+++ DATASET +++

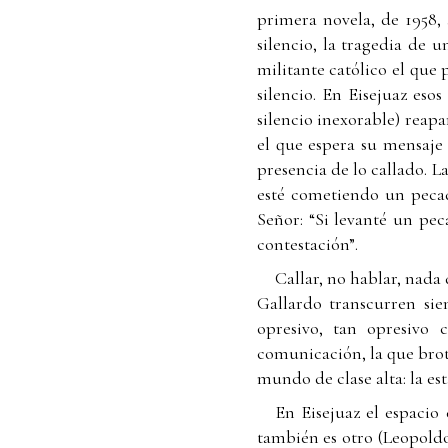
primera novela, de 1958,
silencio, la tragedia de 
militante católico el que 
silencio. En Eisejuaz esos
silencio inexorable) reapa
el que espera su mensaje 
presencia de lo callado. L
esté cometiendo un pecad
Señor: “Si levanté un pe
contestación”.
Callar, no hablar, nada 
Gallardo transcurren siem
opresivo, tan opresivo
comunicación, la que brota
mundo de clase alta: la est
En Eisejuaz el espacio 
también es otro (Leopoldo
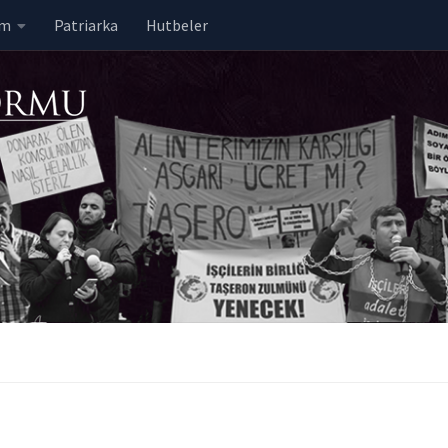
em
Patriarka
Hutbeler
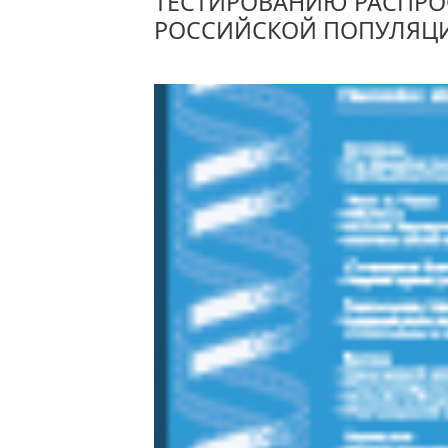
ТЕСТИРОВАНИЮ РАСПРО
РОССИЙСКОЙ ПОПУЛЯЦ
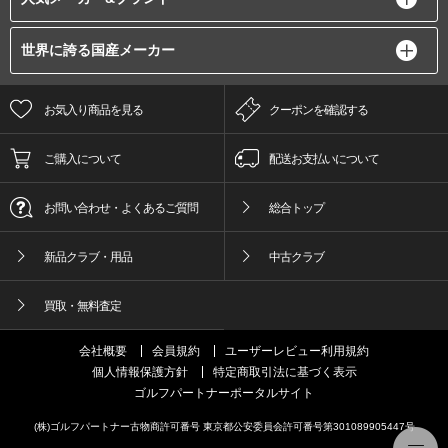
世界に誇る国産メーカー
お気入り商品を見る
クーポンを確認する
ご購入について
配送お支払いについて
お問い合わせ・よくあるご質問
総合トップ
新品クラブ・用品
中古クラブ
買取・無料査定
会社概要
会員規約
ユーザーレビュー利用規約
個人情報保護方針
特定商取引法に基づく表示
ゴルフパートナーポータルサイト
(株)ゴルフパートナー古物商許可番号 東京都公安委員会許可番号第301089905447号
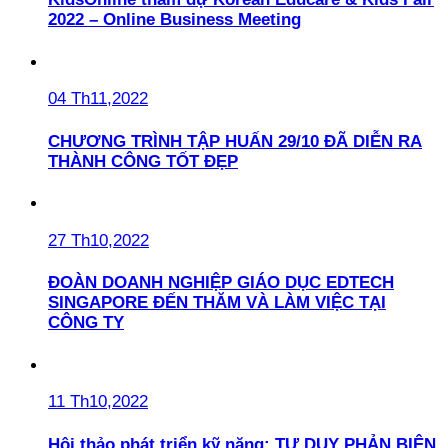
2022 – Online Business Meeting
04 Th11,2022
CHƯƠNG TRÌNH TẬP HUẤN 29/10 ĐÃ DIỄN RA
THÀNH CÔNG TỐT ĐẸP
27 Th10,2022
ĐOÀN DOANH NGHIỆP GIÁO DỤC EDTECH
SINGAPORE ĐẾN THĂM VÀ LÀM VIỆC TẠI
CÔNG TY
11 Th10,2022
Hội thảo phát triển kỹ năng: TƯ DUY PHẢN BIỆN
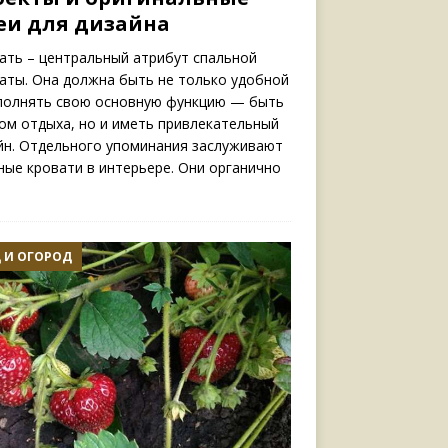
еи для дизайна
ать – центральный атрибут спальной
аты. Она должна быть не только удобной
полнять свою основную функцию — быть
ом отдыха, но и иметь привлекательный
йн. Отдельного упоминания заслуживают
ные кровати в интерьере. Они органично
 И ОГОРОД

+++

▸ WRITTEN TASK
Repeat exactly the lines above, from the line containing "27 Th10,2022" through the last line of the records, inclusive; omit any pictures.

▸ ANSWER TO THIS TASK
27 Th10,2022
ĐOÀN DOANH NGHIỆP GIÁO DỤC EDTECH
SINGAPORE ĐẾN THĂM VÀ LÀM VIỆC TẠI
CÔNG TY
11 Th10,2022
Hội thảo phát triển kỹ năng: TƯ DUY PHẢN BIỆN
еи для дизайна
ать – центральный атрибут спальной
аты. Она должна быть не только удобной
полнять свою основную функцию — быть
ом отдыха, но и иметь привлекательный
йн. Отдельного упоминания заслуживают
ные кровати в интерьере. Они органично
 И ОГОРОД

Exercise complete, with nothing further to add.